5.1 Shape of the array¶
## Creating an array
arr1 = np.arange(0,10)
arr2 = np.array(([1,2,3],[4,5,6],[7,8,9]))
arr1
array([0, 1, 2, 3, 4, 5, 6, 7, 8, 9])
arr2
array([[1, 2, 3], [4, 5, 6], [7, 8, 9]])
np.shape(arr1)
(10,)
np.shape(arr2)
(3, 3)
arr2.shape
(3, 3)
5.2 Shaping the Array¶
np.reshape(array_name, newshape=(rows, columns)
or array_name.reshape(rows, columns)
change the shape of the array. The rows and columns of the new shape has to comform with the existing data of the array. Otherwise, it won't work. Take an example, you can convert (3,3) array into (1,9) but you can't convert it into (5,5).
### arr1 is (10,)....10 rows, 1 column. Let's reshape it into (5,2)
np.reshape(arr1, newshape=(5,2))
array([[0, 1], [2, 3], [4, 5], [6, 7], [8, 9]])
## This would also work
arr1.reshape(5,2)
array([[0, 1], [2, 3], [4, 5], [6, 7], [8, 9]])
arr2_reshaped = arr2.reshape(9,1)
arr2_reshaped.T
array([[1, 2, 3, 4, 5, 6, 7, 8, 9]])
arr2_reshaped.reshape(3,3)
array([[1, 2, 3], [4, 5, 6], [7, 8, 9]])
## np.resize can also be used to change the shape of the array into a specific size
np.resize(arr2, (1,9))
array([[1, 2, 3, 4, 5, 6, 7, 8, 9]])
5.3 Copying array¶
arr1 = np.arange(0,10)
arr1
array([0, 1, 2, 3, 4, 5, 6, 7, 8, 9])
arr1_copy = arr1.copy()
arr1_copy
array([0, 1, 2, 3, 4, 5, 6, 7, 8, 9])
## Copying the values of one array into the other
## Let's copy array 2 into 1 --they have the same shape
arr1 = np.arange(0,6)
arr2 = np.arange(6,12)
## arr1 is destination, arr2 is source
np.copyto(arr1, arr2)
arr1
array([ 6, 7, 8, 9, 10, 11])
5.4 Joining arrays¶
### Creating two arrays
arr1 = np.array([[1,2,3],[4,5,6],[7,8,9]])

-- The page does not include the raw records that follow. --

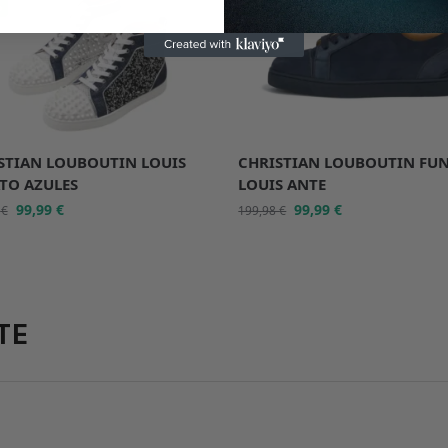
%
-50%
STIAN LOUBOUTIN LOUIS
CHRISTIAN LOUBOUTIN FU
TO AZULES
LOUIS ANTE
99,99
€
99,99
€
8
€
199,98
€
TE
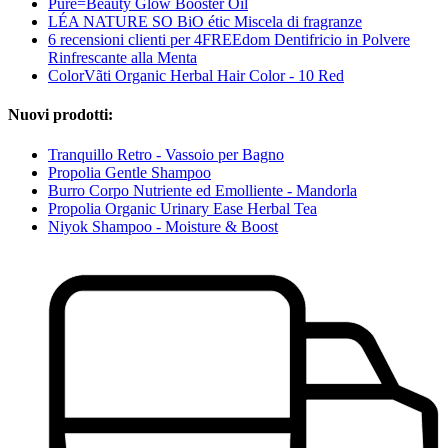
Pure=Beauty Glow Booster Oil
LÉA NATURE SO BiO étic Miscela di fragranze
6 recensioni clienti per 4FREEdom Dentifricio in Polvere
Rinfrescante alla Menta
ColorVãti Organic Herbal Hair Color - 10 Red
Nuovi prodotti:
Tranquillo Retro - Vassoio per Bagno
Propolia Gentle Shampoo
Burro Corpo Nutriente ed Emolliente - Mandorla
Propolia Organic Urinary Ease Herbal Tea
Niyok Shampoo - Moisture & Boost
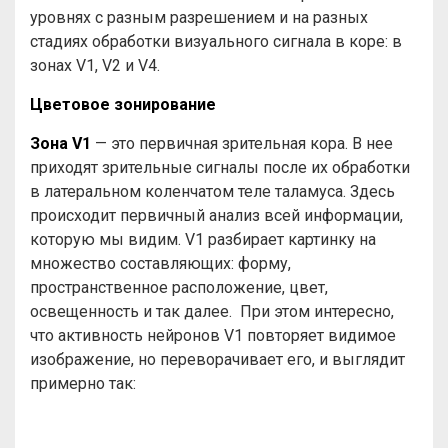
уровнях с разным разрешением и на разных
стадиях обработки визуального сигнала в коре: в
зонах V1, V2 и V4.
Цветовое зонирование
Зона V1
— это первичная зрительная кора. В нее
приходят зрительные сигналы после их обработки
в латеральном коленчатом теле таламуса. Здесь
происходит первичный анализ всей информации,
которую мы видим. V1 разбирает картинку на
множество составляющих: форму,
пространственное расположение, цвет,
освещенность и так далее. При этом интересно,
что активность нейронов V1 повторяет видимое
изображение, но переворачивает его, и выглядит
примерно так:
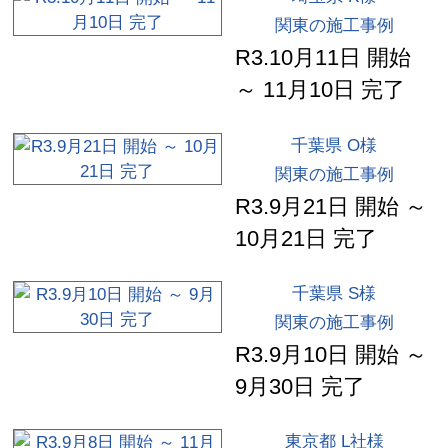
関東の施工事例
R3.10月11日 開始
～ 11月10日 完了
千葉県 O様
関東の施工事例
R3.9月21日 開始 ～
10月21日 完了
千葉県 S様
関東の施工事例
R3.9月10日 開始 ～
9月30日 完了
東京都 L社様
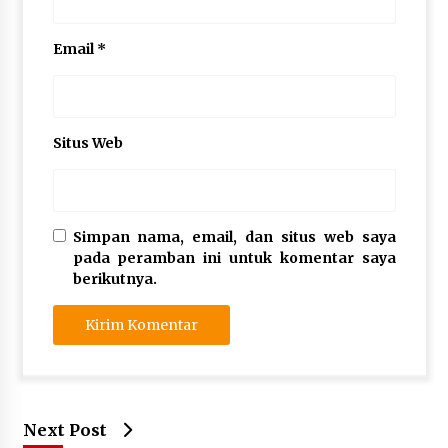
Email
*
Situs Web
Simpan nama, email, dan situs web saya
pada peramban ini untuk komentar saya
berikutnya.
Next Post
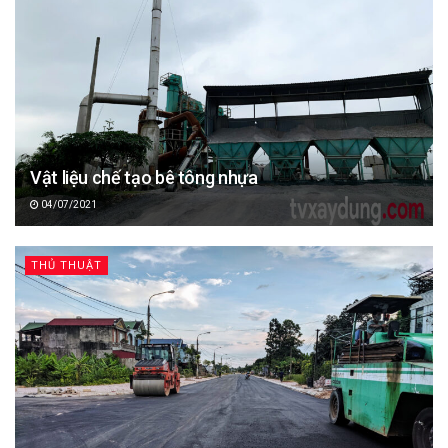
Vật liệu chế tạo bê tông nhựa
04/07/2021
THỦ THUẬT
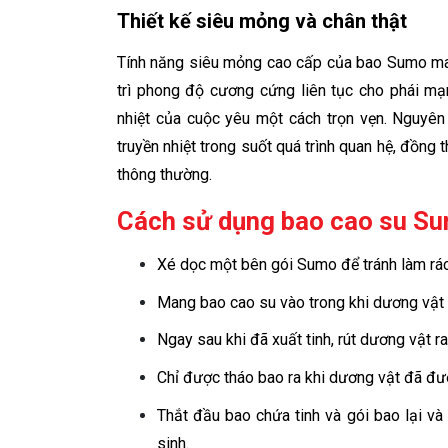
Thiết kế siêu mỏng và chân thật
Tính năng siêu mỏng cao cấp của bao Sumo man
trì phong độ cương cứng liên tục cho phái m
nhiệt của cuộc yêu một cách trọn vẹn. Nguyê
truyền nhiệt trong suốt quá trình quan hệ, đồng
thông thường.
Cách sử dụng
bao cao su S
Xé dọc một bên gói Sumo để tránh làm rác
Mang bao cao su vào trong khi dương vật
Ngay sau khi đã xuất tinh, rút dương vật 
Chỉ được tháo bao ra khi dương vật đã đượ
Thắt đầu bao chứa tinh và gói bao lại và
sinh.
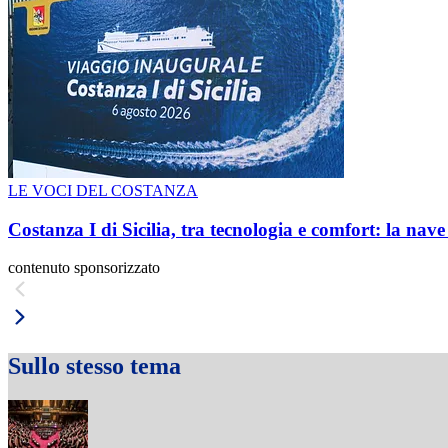
LE VOCI DEL COSTANZA
Costanza I di Sicilia, tra tecnologia e comfort: la nav
contenuto sponsorizzato
Sullo stesso tema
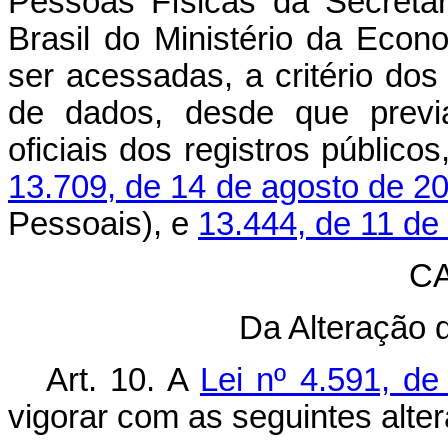
Pessoas Físicas da Secretar
Brasil do Ministério da Econo
ser acessadas, a critério dos
de dados, desde que previa
oficiais dos registros públic
13.709, de 14 de agosto de 2
Pessoais), e
13.444, de 11 de
CA
Da Alteração 
Art. 10. A
Lei nº 4.591, d
vigorar com as seguintes alte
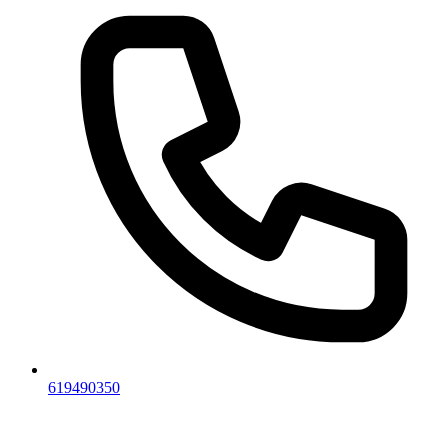
619490350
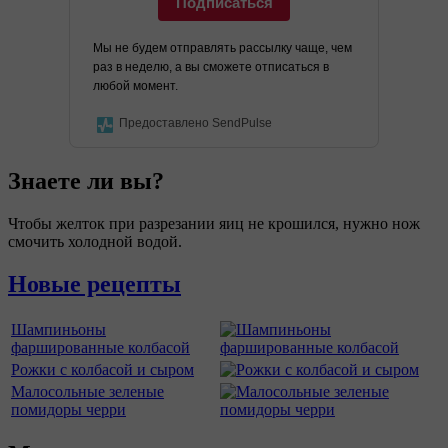
Подписаться
Мы не будем отправлять рассылку чаще, чем
раз в неделю, а вы сможете отписаться в
любой момент.
Предоставлено SendPulse
Знаете ли вы?
Чтобы желток при разрезании яиц не крошился, нужно нож
смочить холодной водой.
Новые рецепты
Шампиньоны
фаршированные колбасой
Рожки с колбасой и сыром
Малосольные зеленые
помидоры черри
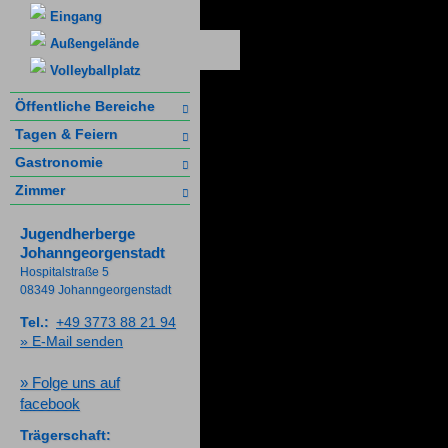
Eingang
Außengelände
Volleyballplatz
Öffentliche Bereiche
Tagen & Feiern
Gastronomie
Zimmer
Jugendherberge
Johanngeorgenstadt
Hospitalstraße 5
08349 Johanngeorgenstadt
Tel.:
+49 3773 88 21 94
» E-Mail senden
» Folge uns auf
facebook
Trägerschaft:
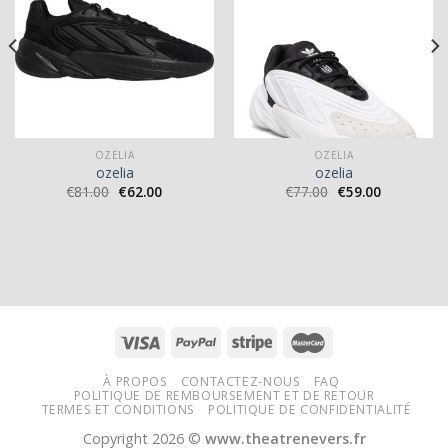
OZELIA
OZELIA
ozelia
ozelia
€
81.00
€
62.00
€
77.00
€
59.00
À PROPOS
CONTACTEZ-NOUS
FAQ
POLITIQUE DE REMBOURSEMENT ET DE RETOUR
TERMES ET CONDITIONS
POLITIQUE DE CONFIDENTIALITÉ
Copyright 2026 ©
www.theatrenevers.fr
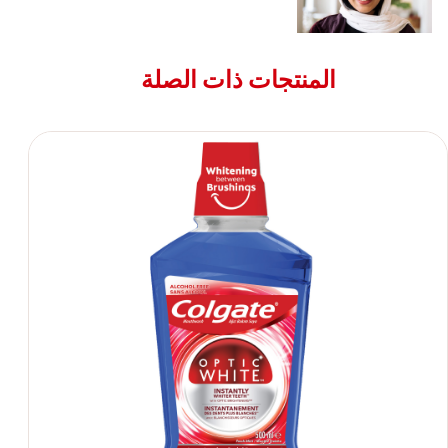
المنتجات ذات الصلة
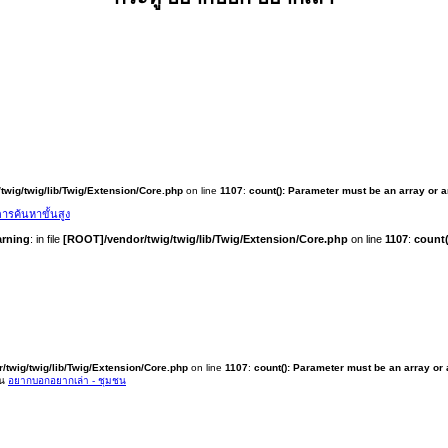
twig/twig/lib/Twig/Extension/Core.php
on line
1107
:
count(): Parameter must be an array or 
ารค้นหาขั้นสูง
rning
: in file
[ROOT]/vendor/twig/twig/lib/Twig/Extension/Core.php
on line
1107
:
count(
/twig/twig/lib/Twig/Extension/Core.php
on line
1107
:
count(): Parameter must be an array or
ใน
อยากบอกอยากเล่า - ชุมชน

arr2 = np.array([[10,11,12]])
## Joining them
np.concatenate((arr1, arr2))
array([[ 1, 2, 3], [ 4, 5, 6], [ 7, 8, 9], [10, 11, 12]])
## Transposing arr2
## arr2.T is transpose operation
np.concatenate((arr1, arr2.T), axis=1)
array([[ 1, 2, 3, 10], [ 4, 5, 6, 11], [ 7, 8, 9, 12]])
### Setting axis to none flatten the array
np.concatenate((arr1, arr2), axis=None)
array([ 1, 2, 3, 4, 5, 6, 7, 8, 9, 10, 11, 12])
### Joining two 1Ds array into 2D array: Stacking
# Column stacking
arr1 = np.arange(0,6)
arr2 = np.arange(6,12)
np.column_stack((arr1, arr2))
array([[ 0, 6], [ 1, 7], [ 2, 8], [ 3, 9], [ 4, 10], [ 5, 11]])
## Row stacking
np.row_stack((arr1, arr2))
array([[ 0, 1, 2, 3, 4, 5], [ 6, 7, 8, 9, 10, 11]])
5.5 Splitting arrays¶
arr1 = np.arange(0,6)
arr1
array([0, 1, 2, 3, 4, 5])
### Splitting the array into two arrays
np.split(arr1, 2)
[array([0, 1, 2]), array([3, 4, 5])]
### Splitting the array into three arrays
np.split(arr1, 3)
[array([0, 1]), array([2, 3]), array([4, 5])]
5.6 Adding and repeating elements in an array¶
arr1 = np.arange(0,6)
arr1
array([0, 1, 2, 3, 4, 5])
## Adding the values at the end of the array
np.append(arr1,7)
array([0, 1, 2, 3, 4, 5, 7])
### Given an array, can you add itself multiple times? or repeat it?
arr = np.array([[1,2,3]])
np.tile(arr, 3)
array([[1, 2, 3, 1, 2, 3, 1, 2, 3]])
np.repeat(arr,3)
array([1, 1, 1, 2, 2, 2, 3, 3, 3])
5.7 Sorting elements in an array¶
arr = np.array([[1,2,3,4,5,3,2,1,3,5,6,7,7,5,9,5]])
np.sort(arr)
array([[1, 1, 2, 2, 3, 3, 3, 4, 5, 5, 5, 5, 6, 7, 7, 9]])
## Finding the unique elements in an array
arr = np.array([[1,2,3,4,5,3,2,1,3,5,6,7,7,5,9,5]])
np.unique(arr)
array([1, 2, 3, 4, 5, 6, 7, 9])
5.8 Reversing an array¶
## You can also flip the array
arr = np.array([[1,2,3],[4,5,6],[7,8,9]])
arr
array([[1, 2, 3], [4, 5, 6], [7, 8, 9]])
## Up/down flipping
np.flipud(arr)
array([[7, 8, 9], [4, 5, 6], [1, 2, 3]])
## left/right flipping
np.fliplr(arr)
array([[3, 2, 1], [6, 5, 4], [9, 8, 7]])
That's it for NumPy. In this lab, you learned how to create an array, perform basic operations, and also how to manipulate an array.
In the next lab, we will learn about the Pandas, another important tool used for real world data manipulation.